Mitsubishi Zero Returns to Japan

Looking into the larger container, the canopy and wings are braced inside of steel frame. It will be shrink wrapped for protection from the elements, and heavily padded.


Looking into the larger container, the canopy and wings are braced inside of steel frame. It will be shrink wrapped for protection from the elements, and heavily padded.
Looking into the larger container, the canopy and wings are braced inside of steel frame. It will be shrink wrapped for protection from the elements, and heavily padded.

A Mitsubishi A6M5 Zero fighter belonging to the Planes of Fame Air Museum in Chino, California was recently packed into shipping containers destined for the land of its birth, Japan. This is the third time the plane has been sent back to Japan since its restoration to flying condition in 1978.

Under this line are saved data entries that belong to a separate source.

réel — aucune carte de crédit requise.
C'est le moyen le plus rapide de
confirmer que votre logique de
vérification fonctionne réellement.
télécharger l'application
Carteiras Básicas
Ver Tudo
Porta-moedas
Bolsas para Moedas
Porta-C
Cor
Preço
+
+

The Zero will be on display for five months at the Yoyogi Parade Grounds in the Shibuya Ward of Tokyo, which was the site of Japan’s first powered flight when Japanese Imperial Army Captain Yoshitoshi Tokugawa made that historic flight in a Farman III biplane on December 19, 1910.

Captured undamaged on the island of Saipan on June 18, 1944, this Zero was one of 13 examples shipped to the USA for testing and evaluation. The illustrious list of pilots who flew this particular Zero includes Charles Lindberg, Marine Corps ace Marion Carl, Grumman chief test pilot C.H. “Corky” Meyer and dive-bomber pilot/post-war air racing champion Cook Cleland.

During its first trip back to Japan in late 1979, the Zero undertook a six-month flying tour around the country, the first time that a Zero had been seen flying in the Land of the Rising Sun since the end of World War Two in 1945. In 1995, the Zero, along with another of its Planes of Fame stablemates, a North American P-51D Mustang were shipped across the Pacific for a flying tour around Japan, entitled “Flying as Friends.” Though the Zero is not scheduled to fly during this exhibition, its distinctive 14-cylinder, air-cooled, radial Nakajima Sakae engine will be started from time-to-time for the expected crowds of appreciative onlookers.

For its size, the Zero is a extraordinarily difficult aircraft to ship. To save weight while retaining strength, Mitsubishi designed the Zero’s wings and cockpit as a single, non-divisable unit. For shipping purposes, this construction requires that the aircraft be broken down into three sections, from the firewall forward, the center section and wings as a single unit and finally, the fuselage and tail section aft of the cockpit.